Exoplanet Kepler-186f
The final scenes of A Beautiful Planet briefly examines an important extrasolar planet (a planet outside of our planetary system) which was discovered in 2014. The planet, Kepler-186f, was the first approximately-Earth-sized planet found to be orbiting within its star's habitable zone, or orbital area where liquid water could conceivably exist without freezing or vaporizing. It was the first discovery of an Earth-sized planet on which life could reside.[60]
The name "Kepler" comes from its discovery by the Kepler Space Telescope, or "NASA Discovery Mission Number 10," a spacecraft observatory which is designed to find exoplanets in our region of the Milky Way Galaxy that are Earth-size and smaller, and that are within the habitable zone.[61] The planet orbits Kepler-186, a red dwarf star[62] about half the size and mass of the Sun[63] which lies in the direction of the constellation Cygnus, about 500 light-years away.[64] The number "186" in the planet's name refers to the order in which its planetary system was discovered while scientists processed all of the data produced by the Kepler Space Telescope. The planet is designated "f" because the first planet to be discovered in the system is designated as planet "b," the second discovered is "c," etc., and it was the fifth planet to be discovered.[65]
Although the idea of interstellar travel to another planetary system like Kepler-186 is not feasible given current astronautics technology, some spaceflight futurists (like Samantha Cristoforetti) find value in speculating about the currently-impossible.[66] In the film, Cristoforetti expresses the hope that someday future human explorers might have the opportunity to investigate the Kepler-186 system in person.
Production
A Beautiful Planet was written, produced and directed by Toni Myers, who created seven other space-themed IMAX films[67] such as Hubble 3D and Space Station 3D. The film premiered in Manhattan on April 16, 2016 and made its theatrical debut on April 29, 2016.[68][1] Despite being announced as distributor, Walt Disney Studios later removed association with the film prior to its release.[2]
Jennifer Lawrence narration
A Beautiful Planet is narrated by actress, Jennifer Lawrence. Discussing her part in the movie's production, she said, "It was an honor for me to lend my voice to such a beautiful film that will educate audiences."[69]
By narrating a science-themed IMAX documentary, Lawrence joined a group of well-known actors who recorded voice-overs for similar IMAX films, including Tom Cruise (narrated Space Station 3D) and Leonardo DiCaprio (narrated Hubble 3D).

Input data:
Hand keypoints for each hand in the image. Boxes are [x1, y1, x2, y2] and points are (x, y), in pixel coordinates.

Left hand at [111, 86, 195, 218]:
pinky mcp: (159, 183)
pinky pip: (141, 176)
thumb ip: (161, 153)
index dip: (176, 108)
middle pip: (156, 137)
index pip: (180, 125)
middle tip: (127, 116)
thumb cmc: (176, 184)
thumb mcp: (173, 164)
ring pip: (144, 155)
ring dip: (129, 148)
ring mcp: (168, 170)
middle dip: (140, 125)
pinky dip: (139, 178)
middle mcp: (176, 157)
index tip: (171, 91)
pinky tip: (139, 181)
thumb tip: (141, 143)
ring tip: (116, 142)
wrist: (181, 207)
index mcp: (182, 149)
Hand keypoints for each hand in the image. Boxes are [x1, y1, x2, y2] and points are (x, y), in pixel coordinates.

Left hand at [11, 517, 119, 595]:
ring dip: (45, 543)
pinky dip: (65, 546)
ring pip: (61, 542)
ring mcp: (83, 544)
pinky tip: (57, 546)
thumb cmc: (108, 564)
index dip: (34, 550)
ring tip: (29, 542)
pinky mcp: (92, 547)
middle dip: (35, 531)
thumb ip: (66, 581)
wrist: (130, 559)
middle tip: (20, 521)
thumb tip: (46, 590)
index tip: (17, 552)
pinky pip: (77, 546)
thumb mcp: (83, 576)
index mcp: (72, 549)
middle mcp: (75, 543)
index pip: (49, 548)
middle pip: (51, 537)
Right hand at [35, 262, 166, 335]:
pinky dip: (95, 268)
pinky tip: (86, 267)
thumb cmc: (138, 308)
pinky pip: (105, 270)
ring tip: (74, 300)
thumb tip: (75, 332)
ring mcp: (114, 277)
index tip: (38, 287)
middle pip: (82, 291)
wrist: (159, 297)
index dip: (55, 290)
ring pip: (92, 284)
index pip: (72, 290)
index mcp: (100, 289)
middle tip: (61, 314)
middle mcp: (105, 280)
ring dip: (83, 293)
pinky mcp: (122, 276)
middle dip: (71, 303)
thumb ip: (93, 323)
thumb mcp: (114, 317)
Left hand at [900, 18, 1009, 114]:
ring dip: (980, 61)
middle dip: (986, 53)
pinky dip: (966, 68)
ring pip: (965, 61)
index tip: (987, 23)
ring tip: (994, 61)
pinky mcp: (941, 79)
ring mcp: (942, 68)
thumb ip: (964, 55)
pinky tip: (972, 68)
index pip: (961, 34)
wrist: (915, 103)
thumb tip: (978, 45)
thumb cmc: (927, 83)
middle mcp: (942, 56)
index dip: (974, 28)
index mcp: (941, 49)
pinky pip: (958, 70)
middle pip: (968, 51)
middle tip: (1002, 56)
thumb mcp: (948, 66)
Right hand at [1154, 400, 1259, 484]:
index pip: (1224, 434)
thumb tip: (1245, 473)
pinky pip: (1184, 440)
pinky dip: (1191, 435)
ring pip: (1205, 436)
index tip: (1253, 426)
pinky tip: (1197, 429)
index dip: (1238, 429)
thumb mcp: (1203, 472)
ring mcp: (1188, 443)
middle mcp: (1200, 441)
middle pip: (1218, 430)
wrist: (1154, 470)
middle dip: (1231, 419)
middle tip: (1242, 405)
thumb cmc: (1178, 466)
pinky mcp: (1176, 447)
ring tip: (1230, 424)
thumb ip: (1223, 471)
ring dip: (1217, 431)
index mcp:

Requirement 1:
Answer these questions from the text about the film A Beautiful Planet. Put each answer on its own line, marked like the question.
(a) How far away does the star Kepler-186 lie?
(b) What does the letter "f" in the planet's name indicate?
(c) On what date did the film premiere in Manhattan?
Requirement 2:
For each statement below, say whether it agrees with the text about the film A Beautiful Planet. Answer yes or no and quote the words of the text that decide it.
(a) The star Kepler-186 is larger than the Sun.
(b) Walt Disney Studios distributed the film when it was released.
(c) Leonardo DiCaprio narrated Hubble 3D.
Requirement 3: Continue the text about the film A Beautiful Planet from the end of its last sentence.

Task result 1:
(a) About 500 light-years away, in the direction of the constellation Cygnus.
(b) It indicates that Kepler-186f was the fifth planet to be discovered in its system.
(c) April 16, 2016.

Task result 2:
(a) No: "about half the size and mass of the Sun"
(b) No: "Walt Disney Studios later removed association with the film prior to its release."
(c) Yes: "Leonardo DiCaprio (narrated Hubble 3D)"

Task result 3:
When IMAX's CEO Richard Gelfond was asked to compare how much money IMAX had paid Cruise, DiCaprio and Lawrence to narrate their respective documentaries, Gelfond replied that none of them did it for the money.[68]
Digital IMAX cameras
The astronauts who filmed the movie used digital IMAX cameras, and much of the footage they produced was shot through the seven window panes on the Space Station's domed Cupola module.[70] The use of digital cameras permitted cinematographer James Neihouse to review image sequences almost immediately and make suggestions for retakes, and was a lightweight alternative to using IMAX film which can be developed only when returned from space.[71]
Myers and Neihouse coordinated with their astronaut camera crew to use of the digital cameras' augmented capacity for filming in dim light. According to Myers, "We would not have the nighttime scenes without the digital dynamic range ... What the digital capture did was totally open up that night world to us, with stars, cities at night, lightning and other phenomena that you see at night, like aurora."[72]
There is speculation that once the movie's production team downloaded the image sequences, the cameras used for this film were incinerated on the ISS "trash dump" aboard a Cygnus resupply ship, due to the cost of returning items from the Station.[73] (The Cygnus is a one-way cargo vehicle that is designed to burn up as it re-enters the atmosphere.[74]) The total cost of sending and retrieving a single kilogram of supplies to and from the Station and Earth may exceed $40,000.[75]
Reception
A Beautiful Planet has been well received by customary film reviewers, popular science publications, and audiences.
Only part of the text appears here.